:: Фрагмент текста

В XIX веке прогресс захватывал западные нации в целом и ассимилировал меньшинства в едином, быстро развивающемся национальном коллективе. В XX веке прогресс создает в незападных странах этнические анклавы и сталкивает их с медленно развивающейся крестьянской и ремесленной массой – это создает конфликты. Важно и то, что афро-азиатские страны хранят живую память перенесенных национальных унижений. Их европейская аналогия – скорее Германия, старые раны которой были растравлены Версалем, чем Англия. Но даже самые крайние европейские примеры не идут в сравнение с тем глубоким и недавним оскорблением национального достоинства, которое нес с собой колониализм. Как ни возмущали немцев союзники, как ни раздражало итальянцев австрийское господство, они никогда не наталкивались на надписи: "Собакам и немцам (или итальянцам) вход воспрещен". Все это в прошлом, но прошлое, если растравлять его, очень живуче. Во время мусульманских погромов в Гуджарате некоторые образованные индийцы, читавшие книжки по истории, говорили о реванше за проигранную тысячу лет назад войну с тюркскими завоевателями. Реванш заключался в том, что хамски оскверняли мечети и могилы мусульманских святых и около тысячи человек вырезали.

::::

> Задания для выполнения
• a. Выпишите в порядке появления все географические названия из отрывка о национальных конфликтах. Приведите их в начальной форме.
• b. Продолжите отрывок о национальных конфликтах, начав сразу после его последнего предложения.

:: Исходные данные

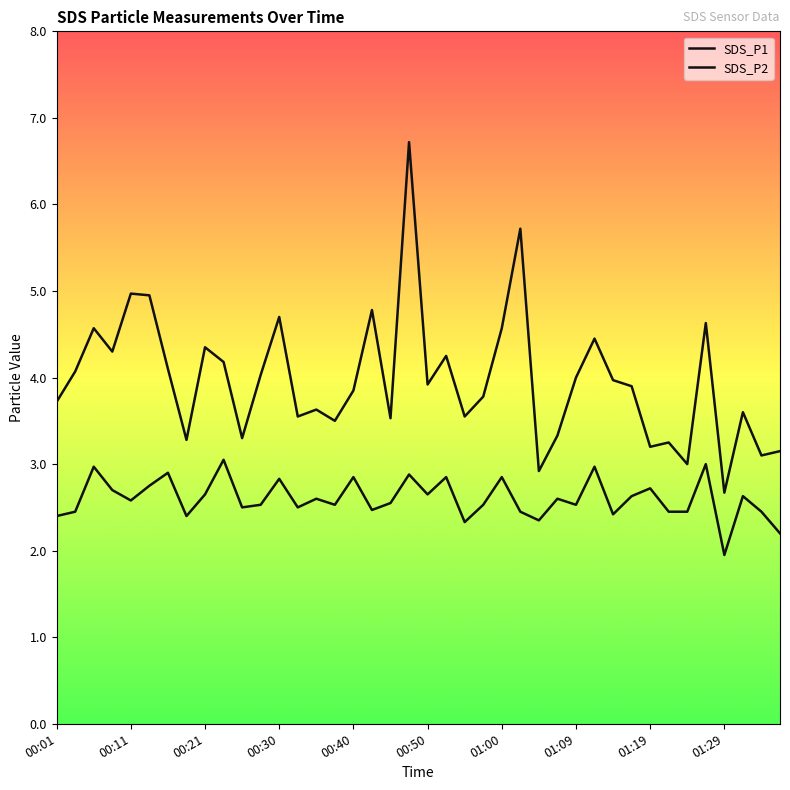

Does the chart have visible grid lines?

No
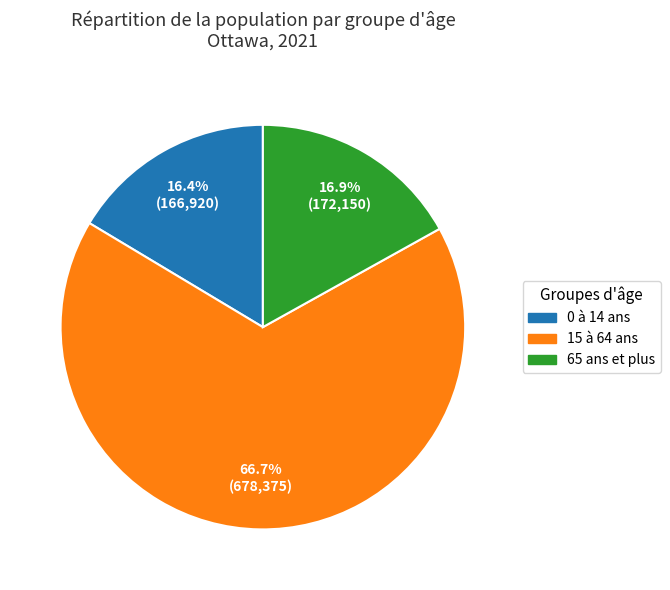

Which slice is the largest?

15 à 64 ans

::::

> Ответы по номерам
• a. Германия, Версаль, Англия, Гуджарат

• b.
В социальном отношении афро-азиатские массы едва вышли – и часто не совсем еще вышли – из положения, близкого к рабскому. А рабство, как говорил еще Гомер, отнимает у человека лучшую часть его доблестей. Нужны десятки, а может быть, и сотни лет уважения к гражданским правам, чтобы воспитать чувство неприкосновенности человеческой личности.
Наконец, последнее по счету, но не по важности: стремясь сплотить нацию, многие правительства и партии афро-азиатских стран прямо поощряют ксенофобию. Особенно этим злоупотребляют диктаторские режимы. Сталинская политика "борьбы с космополитизмом" – отнюдь не исключение. Игроки, видящие на один ход вперед, не предполагают, что отдаленные последствия политики "козла отпущения" могут обрушиться на тот народ, который таким образом сплачивают. Три года тому назад писали об осквернении еврейского кладбища. Сегодня уже оскверняют русские кладбища и русские бегут от погромов.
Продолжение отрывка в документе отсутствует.